• _Provided material_
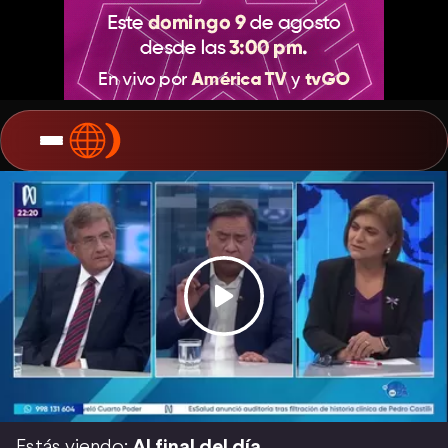
Estás viendo:
Al final del día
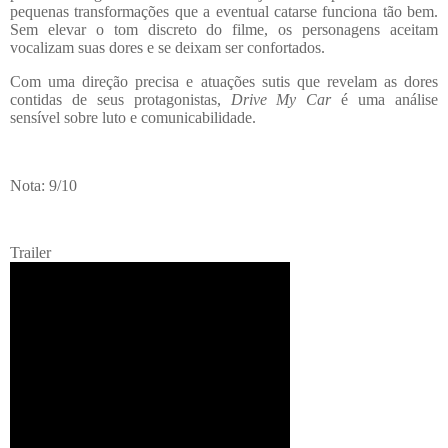
pequenas transformações que a eventual catarse funciona tão bem.
Sem elevar o tom discreto do filme, os personagens aceitam
vocalizam suas dores e se deixam ser confortados.
Com uma direção precisa e atuações sutis que revelam as dores
contidas de seus protagonistas,
Drive My Car
é uma análise
sensível sobre luto e comunicabilidade.
Nota: 9/10
Trailer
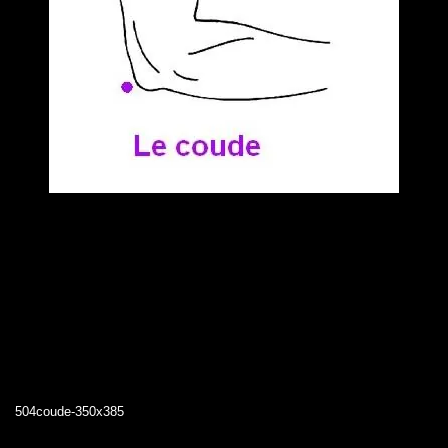
504coude-350x385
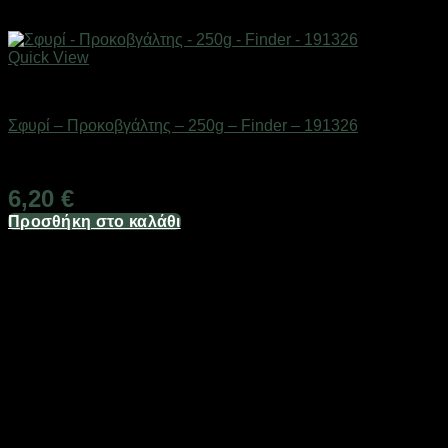
Quick View
Εργαλεία
Σφυρί – Προκοβγάλτης – 250g – Finder – 191326
Διαθέσιμο από 1-3 ημέρες
6,20
€
Προσθήκη στο καλάθι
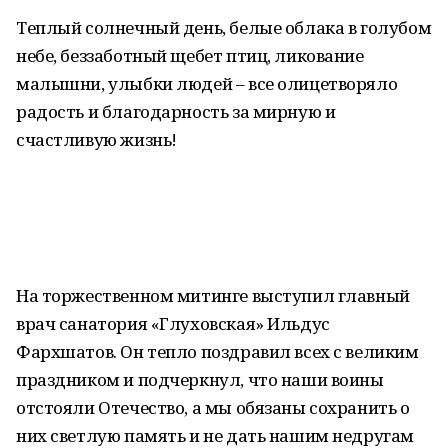
Теплый солнечный день, белые облака в голубом
небе, беззаботный щебет птиц, ликование
малышни, улыбки людей – все олицетворяло
радость и благодарность за мирную и
счастливую жизнь!
На торжественном митинге выступил главный
врач санатория «Глуховская» Ильдус
Фархшатов. Он тепло поздравил всех с великим
праздником и подчеркнул, что наши воины
отстояли Отечество, а мы обязаны сохранить о
них светлую память и не дать нашим недругам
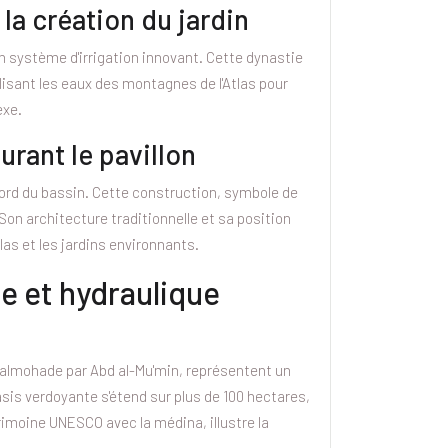
la création du jardin
n système d'irrigation innovant. Cette dynastie
ilisant les eaux des montagnes de l'Atlas pour
exe.
urant le pavillon
 bord du bassin. Cette construction, symbole de
 Son architecture traditionnelle et sa position
tlas et les jardins environnants.
e et hydraulique
e almohade par Abd al-Mu'min, représentent un
sis verdoyante s'étend sur plus de 100 hectares,
rimoine UNESCO avec la médina, illustre la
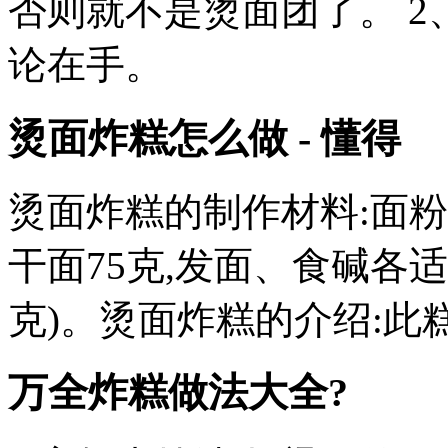
否则就不是烫面团了。 2
论在手。
烫面炸糕怎么做 - 懂得
烫面炸糕的制作材料:面粉10
干面75克,发面、食碱各适量
克)。烫面炸糕的介绍:此
万全炸糕做法大全?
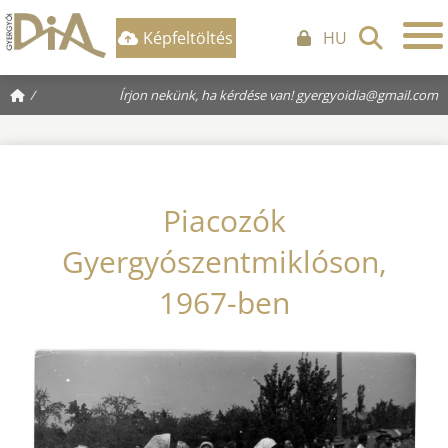
Képfeltöltés
HU
/
Írjon nekünk, ha kérdése van!
gyergyoidia@gmail.com
Piacozók
Gyergyószentmiklóson,
1967-ben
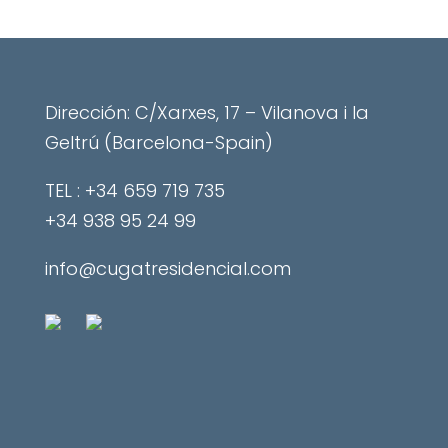
Dirección: C/Xarxes, 17 – Vilanova i la
Geltrú (Barcelona-Spain)
​TEL : +34 659 719 735
+34 938 95 24 99
info@cugatresidencial.com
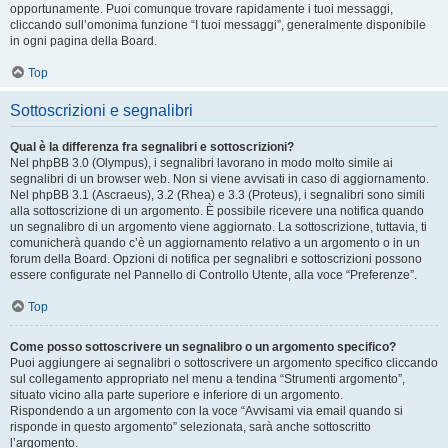
opportunamente. Puoi comunque trovare rapidamente i tuoi messaggi,
cliccando sull’omonima funzione “I tuoi messaggi”, generalmente disponibile
in ogni pagina della Board.
Top
Sottoscrizioni e segnalibri
Qual è la differenza fra segnalibri e sottoscrizioni?
Nel phpBB 3.0 (Olympus), i segnalibri lavorano in modo molto simile ai
segnalibri di un browser web. Non si viene avvisati in caso di aggiornamento.
Nel phpBB 3.1 (Ascraeus), 3.2 (Rhea) e 3.3 (Proteus), i segnalibri sono simili
alla sottoscrizione di un argomento. È possibile ricevere una notifica quando
un segnalibro di un argomento viene aggiornato. La sottoscrizione, tuttavia, ti
comunicherà quando c’è un aggiornamento relativo a un argomento o in un
forum della Board. Opzioni di notifica per segnalibri e sottoscrizioni possono
essere configurate nel Pannello di Controllo Utente, alla voce “Preferenze”.
Top
Come posso sottoscrivere un segnalibro o un argomento specifico?
Puoi aggiungere ai segnalibri o sottoscrivere un argomento specifico cliccando
sul collegamento appropriato nel menu a tendina “Strumenti argomento”,
situato vicino alla parte superiore e inferiore di un argomento.
Rispondendo a un argomento con la voce “Avvisami via email quando si
risponde in questo argomento” selezionata, sarà anche sottoscritto
l’argomento.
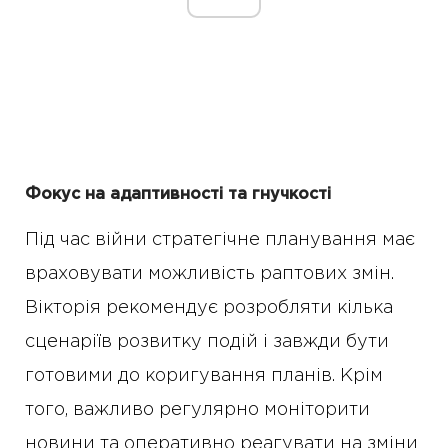
Фокус на адаптивності та гнучкості
Під час війни стратегічне планування має
враховувати можливість раптових змін.
Вікторія рекомендує розробляти кілька
сценаріїв розвитку подій і завжди бути
готовими до коригування планів. Крім
того, важливо регулярно моніторити
новини та оперативно реагувати на зміни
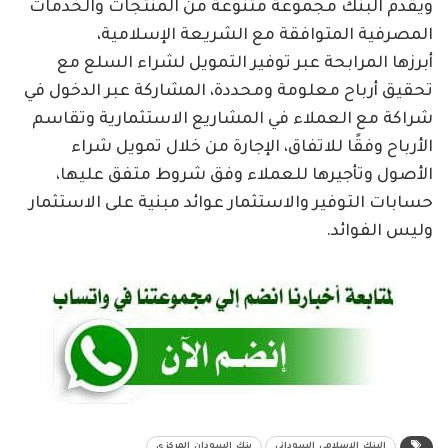
ويقدم البنك مجموعة متنوعة من المنتجات والخدمات
المصرفية المتوافقة مع الشريعة الإسلامية،
أبرزها المرابحة عبر توفير التمويل لشراء السلع مع
تحقيق أرباح معلومة ومحددة، المشاركة عبر الدخول في
شراكة مع العملاء في المشاريع الاستثمارية وتقاسم
الأرباح وفقًا للاتفاق، الإجارة من خلال تمويل شراء
الأصول وتأجيرها للعملاء وفق شروط متفق عليها،
حسابات التوفير والاستثمار عوائد مبنية على الاستثمار
وليس الفوائد.
البنك_الإسلامي_السوداني
بنك_السودان_المركزي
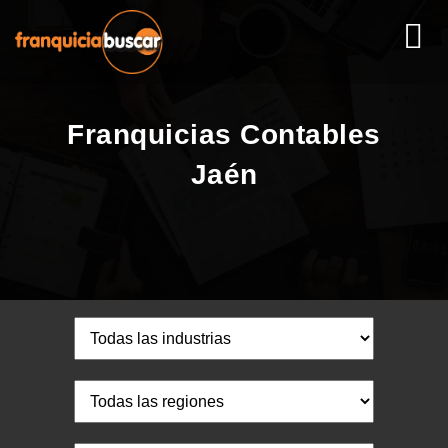
Franquicias Contables
Jaén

• _Instruction_
Everything from the line containing "Вікторія рекомендує розробляти кілька" through the end of the data should be printed exactly, line for line, except the pictures.

• _Response below_
Вікторія рекомендує розробляти кілька
сценаріїв розвитку подій і завжди бути
готовими до коригування планів. Крім
того, важливо регулярно моніторити
новини та оперативно реагувати на зміни
ويقدم البنك مجموعة متنوعة من المنتجات والخدمات
المصرفية المتوافقة مع الشريعة الإسلامية،
أبرزها المرابحة عبر توفير التمويل لشراء السلع مع
تحقيق أرباح معلومة ومحددة، المشاركة عبر الدخول في
شراكة مع العملاء في المشاريع الاستثمارية وتقاسم
الأرباح وفقًا للاتفاق، الإجارة من خلال تمويل شراء
الأصول وتأجيرها للعملاء وفق شروط متفق عليها،
حسابات التوفير والاستثمار عوائد مبنية على الاستثمار
وليس الفوائد.
البنك_الإسلامي_السوداني
بنك_السودان_المركزي
Franquicias Contables
Jaén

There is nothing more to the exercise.